[Stored items]
----------

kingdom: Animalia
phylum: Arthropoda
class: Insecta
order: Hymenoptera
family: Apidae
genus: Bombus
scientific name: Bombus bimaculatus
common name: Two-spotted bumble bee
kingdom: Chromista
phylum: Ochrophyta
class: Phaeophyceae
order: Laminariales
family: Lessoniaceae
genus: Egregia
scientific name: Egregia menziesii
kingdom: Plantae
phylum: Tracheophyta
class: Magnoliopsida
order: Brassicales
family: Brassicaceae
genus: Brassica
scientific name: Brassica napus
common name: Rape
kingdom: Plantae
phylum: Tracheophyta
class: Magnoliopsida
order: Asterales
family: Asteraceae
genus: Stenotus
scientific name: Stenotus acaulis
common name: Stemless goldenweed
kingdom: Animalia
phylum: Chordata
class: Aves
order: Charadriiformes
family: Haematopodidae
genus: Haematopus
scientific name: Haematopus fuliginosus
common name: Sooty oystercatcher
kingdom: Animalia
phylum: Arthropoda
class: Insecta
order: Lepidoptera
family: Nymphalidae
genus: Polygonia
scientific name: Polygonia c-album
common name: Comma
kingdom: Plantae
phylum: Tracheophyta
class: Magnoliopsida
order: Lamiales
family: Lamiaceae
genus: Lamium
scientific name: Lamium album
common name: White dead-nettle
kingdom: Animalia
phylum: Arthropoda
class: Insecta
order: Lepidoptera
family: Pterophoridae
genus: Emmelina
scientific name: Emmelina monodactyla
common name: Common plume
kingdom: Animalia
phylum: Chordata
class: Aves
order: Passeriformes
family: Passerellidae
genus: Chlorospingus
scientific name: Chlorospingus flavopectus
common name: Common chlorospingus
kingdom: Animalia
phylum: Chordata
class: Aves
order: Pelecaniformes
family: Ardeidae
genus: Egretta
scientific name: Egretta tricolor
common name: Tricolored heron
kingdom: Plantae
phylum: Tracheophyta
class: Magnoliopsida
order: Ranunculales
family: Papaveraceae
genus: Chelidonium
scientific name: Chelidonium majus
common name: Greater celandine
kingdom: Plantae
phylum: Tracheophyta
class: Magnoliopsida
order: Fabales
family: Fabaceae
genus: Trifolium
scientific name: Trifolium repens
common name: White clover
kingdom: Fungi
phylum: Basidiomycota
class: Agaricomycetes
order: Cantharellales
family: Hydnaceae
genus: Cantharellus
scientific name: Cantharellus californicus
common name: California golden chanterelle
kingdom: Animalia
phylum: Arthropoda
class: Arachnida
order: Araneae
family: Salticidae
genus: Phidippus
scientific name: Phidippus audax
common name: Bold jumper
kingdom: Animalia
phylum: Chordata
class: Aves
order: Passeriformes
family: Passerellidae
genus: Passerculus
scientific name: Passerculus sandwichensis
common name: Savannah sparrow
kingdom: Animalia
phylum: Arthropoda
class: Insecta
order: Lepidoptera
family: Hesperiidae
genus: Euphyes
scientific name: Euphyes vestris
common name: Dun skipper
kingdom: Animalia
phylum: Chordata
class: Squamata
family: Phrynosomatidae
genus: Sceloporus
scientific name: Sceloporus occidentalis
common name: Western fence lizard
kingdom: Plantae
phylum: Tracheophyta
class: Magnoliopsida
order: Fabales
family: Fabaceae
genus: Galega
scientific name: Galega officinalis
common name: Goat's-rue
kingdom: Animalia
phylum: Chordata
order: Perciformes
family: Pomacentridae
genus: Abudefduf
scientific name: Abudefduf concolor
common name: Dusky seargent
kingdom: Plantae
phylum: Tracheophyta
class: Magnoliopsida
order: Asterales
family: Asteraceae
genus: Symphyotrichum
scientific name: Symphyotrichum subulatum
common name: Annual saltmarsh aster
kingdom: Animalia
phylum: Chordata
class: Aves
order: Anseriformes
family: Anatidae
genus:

----------

DIRECTION
Pull out every line from all of the entries above and reproduce each one unchanged.

OUTPUT
kingdom: Animalia
phylum: Arthropoda
class: Insecta
order: Hymenoptera
family: Apidae
genus: Bombus
scientific name: Bombus bimaculatus
common name: Two-spotted bumble bee
kingdom: Chromista
phylum: Ochrophyta
class: Phaeophyceae
order: Laminariales
family: Lessoniaceae
genus: Egregia
scientific name: Egregia menziesii
kingdom: Plantae
phylum: Tracheophyta
class: Magnoliopsida
order: Brassicales
family: Brassicaceae
genus: Brassica
scientific name: Brassica napus
common name: Rape
kingdom: Plantae
phylum: Tracheophyta
class: Magnoliopsida
order: Asterales
family: Asteraceae
genus: Stenotus
scientific name: Stenotus acaulis
common name: Stemless goldenweed
kingdom: Animalia
phylum: Chordata
class: Aves
order: Charadriiformes
family: Haematopodidae
genus: Haematopus
scientific name: Haematopus fuliginosus
common name: Sooty oystercatcher
kingdom: Animalia
phylum: Arthropoda
class: Insecta
order: Lepidoptera
family: Nymphalidae
genus: Polygonia
scientific name: Polygonia c-album
common name: Comma
kingdom: Plantae
phylum: Tracheophyta
class: Magnoliopsida
order: Lamiales
family: Lamiaceae
genus: Lamium
scientific name: Lamium album
common name: White dead-nettle
kingdom: Animalia
phylum: Arthropoda
class: Insecta
order: Lepidoptera
family: Pterophoridae
genus: Emmelina
scientific name: Emmelina monodactyla
common name: Common plume
kingdom: Animalia
phylum: Chordata
class: Aves
order: Passeriformes
family: Passerellidae
genus: Chlorospingus
scientific name: Chlorospingus flavopectus
common name: Common chlorospingus
kingdom: Animalia
phylum: Chordata
class: Aves
order: Pelecaniformes
family: Ardeidae
genus: Egretta
scientific name: Egretta tricolor
common name: Tricolored heron
kingdom: Plantae
phylum: Tracheophyta
class: Magnoliopsida
order: Ranunculales
family: Papaveraceae
genus: Chelidonium
scientific name: Chelidonium majus
common name: Greater celandine
kingdom: Plantae
phylum: Tracheophyta
class: Magnoliopsida
order: Fabales
family: Fabaceae
genus: Trifolium
scientific name: Trifolium repens
common name: White clover
kingdom: Fungi
phylum: Basidiomycota
class: Agaricomycetes
order: Cantharellales
family: Hydnaceae
genus: Cantharellus
scientific name: Cantharellus californicus
common name: California golden chanterelle
kingdom: Animalia
phylum: Arthropoda
class: Arachnida
order: Araneae
family: Salticidae
genus: Phidippus
scientific name: Phidippus audax
common name: Bold jumper
kingdom: Animalia
phylum: Chordata
class: Aves
order: Passeriformes
family: Passerellidae
genus: Passerculus
scientific name: Passerculus sandwichensis
common name: Savannah sparrow
kingdom: Animalia
phylum: Arthropoda
class: Insecta
order: Lepidoptera
family: Hesperiidae
genus: Euphyes
scientific name: Euphyes vestris
common name: Dun skipper
kingdom: Animalia
phylum: Chordata
class: Squamata
family: Phrynosomatidae
genus: Sceloporus
scientific name: Sceloporus occidentalis
common name: Western fence lizard
kingdom: Plantae
phylum: Tracheophyta
class: Magnoliopsida
order: Fabales
family: Fabaceae
genus: Galega
scientific name: Galega officinalis
common name: Goat's-rue
kingdom: Animalia
phylum: Chordata
order: Perciformes
family: Pomacentridae
genus: Abudefduf
scientific name: Abudefduf concolor
common name: Dusky seargent
kingdom: Plantae
phylum: Tracheophyta
class: Magnoliopsida
order: Asterales
family: Asteraceae
genus: Symphyotrichum
scientific name: Symphyotrichum subulatum
common name: Annual saltmarsh aster
kingdom: Animalia
phylum: Chordata
class: Aves
order: Anseriformes
family: Anatidae
genus:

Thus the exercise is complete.